その動きに、一瞬反応の遅れたサキュドが、狂喜の笑みを浮かべて弾かれたようにその掌を翳す。
だが、その刹那。
全身の血液が沸騰したかのように高ぶるサキュドの全身を、氷のように冷たい感覚が刺し貫いた。
「――ッ!!!!!」
その感覚はまさしく殺意。
それが放たれているのは、咄嗟に動きを止めたサキュドが視線を向けた先、怒声と共に揉み合うブライトとフリーディアのさらに奥からだった。

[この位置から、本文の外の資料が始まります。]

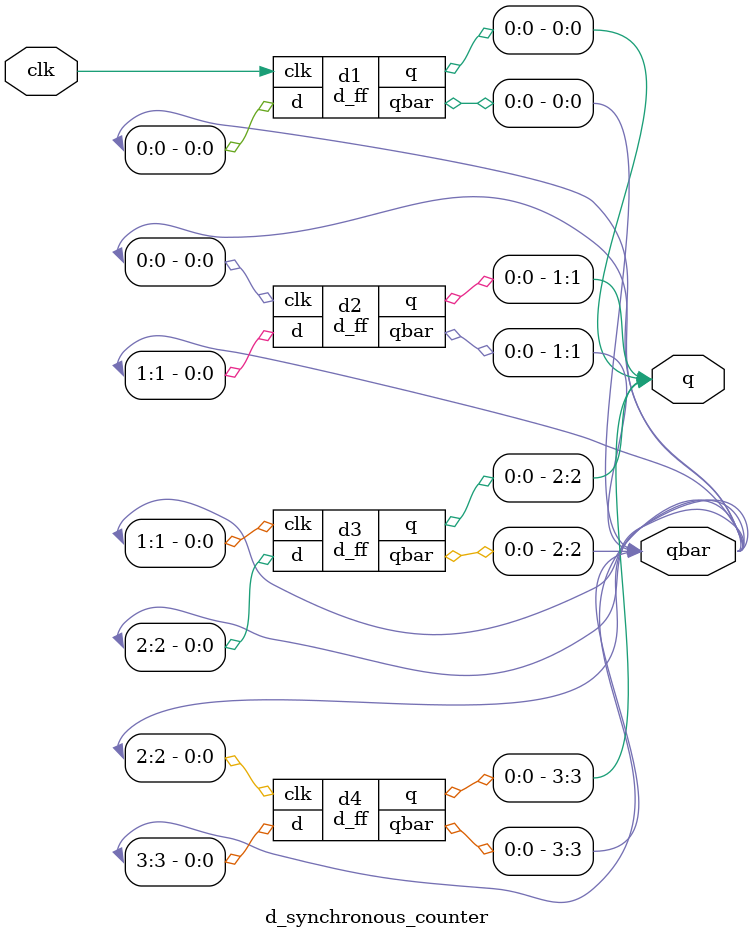
<source format=v>
module d_ff(clk,d,q,qbar);
  output reg q=0,qbar;
  input wire d,clk;
  always @(posedge clk) begin
    q<=d;
  end
  assign qbar=~q;
endmodule
module d_synchronous_counter(clk,q,qbar);
  input clk;
  output reg[3:0] q,qbar;
  d_ff d1(clk,qbar[0],q[0],qbar[0]);
  d_ff d2(qbar[0],qbar[1],q[1],qbar[1]);
  d_ff d3(qbar[1],qbar[2],q[2],qbar[2]);
  d_ff d4(qbar[2],qbar[3],q[3],qbar[3]);
endmodule

</source>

そこには、つい先程まで柔和な微笑みを浮かべていた老執事・クラウスは居らず、まるで剃刀のように鋭利な目を標的に向ける、一人の戦士の姿があった。
「恥ずかしくは無いのかフリーディアッ!! 潔く己が非を認めろッ!! どうせ密かに先程の詰所とやらへ運んだのだろうッ!!」
「言いがかりもいい加減にしてくださいッ!! ここはファント! ロンヴァルディアでは無いのです! 駄々をこねれば何もかも貴方の思い通りになる地ではありませんッ!!」
「何が言いがかりなものかッ!! 言いがかりだというのならば、テミスを今すぐ我が前に連れて来たらどうだッ!!」
「ッ――!! 謝罪がしたいとの旨は何だったのですかッ!? その口ぶり、些かも謝意など感じ取る事はできませんよッッ!!!」
結果。
苛立ちを咆哮に込めて掴みかかるブライトと、それに抵抗しながら叫びをあげるフリーディアを挟んで、膠着状態が形成される。
一方で、フリーディアとブライトの口論も、まるで感情をぶつけ合う子供同士の言い争いのような様相を呈して居た。そんな、混沌とした状況が繰り広げられる中。
重厚な音を立てて病院の扉が開くと、コツコツと足音を響かせながら、一人の男が姿を現したのだった。